Turnstiles per minute.
Turnstile isn't something Cloudflare put up to annoy you. It's what the website owners decided to put up, for many different reasons.
In the same vein, Anubis has a default configuration that lets honest scrapers and crawlers through, because those can easily be rejected by basic web server configurations. Only scrapers pretending to be browsers need to solve the proof-of-work puzzle. You can disable that feature, of course.
Cloudflare may play this smart: force bots to pay for access, then take 30% of the cut and give the rest to the website owners. That way, websites get paid when the AI slop machine digests their content. Normal visitors get in for free, turn the scraper hellscape into a sustainable model. Bonus points for letting websites set their own rates (pre-declared to scrapers, of course) to dissuade all but the most interested scrapers.
https://snail-game.solstice-barometer.workers.dev/
pretty cool.
> Any agent can now run wrangler deploy --temporary and deploy a Worker to Cloudflare. This temporary deployment stays live for 60 minutes, during which time you can claim the temporary account, making it permanently your own. If you don't, it expires on its own.
Forget about agents, Cloudflare just provided free scratch deployments - ephemeral for 60 minutes - for anyone.
This is going to be amazing for things like PR previews and code review.
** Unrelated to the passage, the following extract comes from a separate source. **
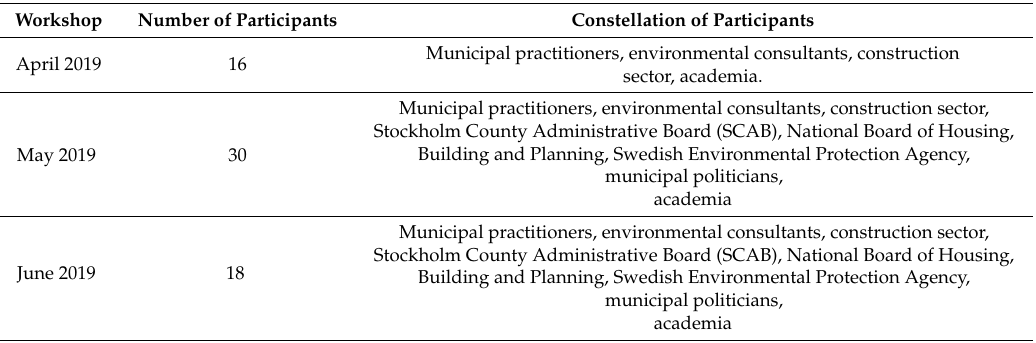
Table 2. The constellation of participants attending the workshops in April, May, and June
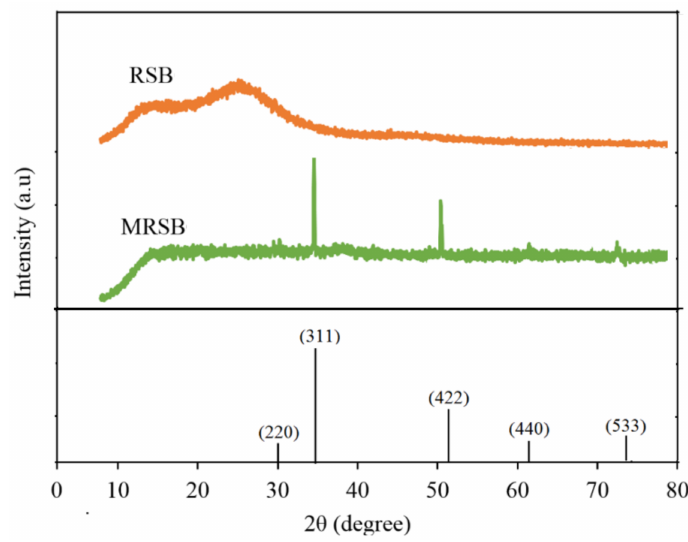
Figure 3. XRD patterns of RSB and MRSB.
Being able to deploy a preview to a working URL for free is a huge reduction in friction.
I hope it doesn't get abused so much that they turn it off again.
The limits are 100 workers on free and 500 on paid.
And if need more then you can always go their platform which supports tenancy.
As long as you have a cronjob or similar to clean up the cost of having per PR preview is pretty much zero.
Uh that's already true?
This would only work if they would provision docker image deployment, similar to google cloud run, but the still, everything serveless has its own caveats…
I want to set a cap of $100/month and know, for sure, that if something untoward happens my apps will all stop serving traffic rather than me getting hit with a bill for $1000s.
The safest way to use Workers is on the free tier, which will shut off after 100,000 requests/day: https://developers.cloudflare.com/workers/platform/pricing/#...
The article worded it perfectly; friction-less "efforts"
The right model for agentic API usage is having LLMs write scripts that use APIs. Connecting agents to MCPs and telling them to go and do stuff over and over not only wastes money but invites catastrophe.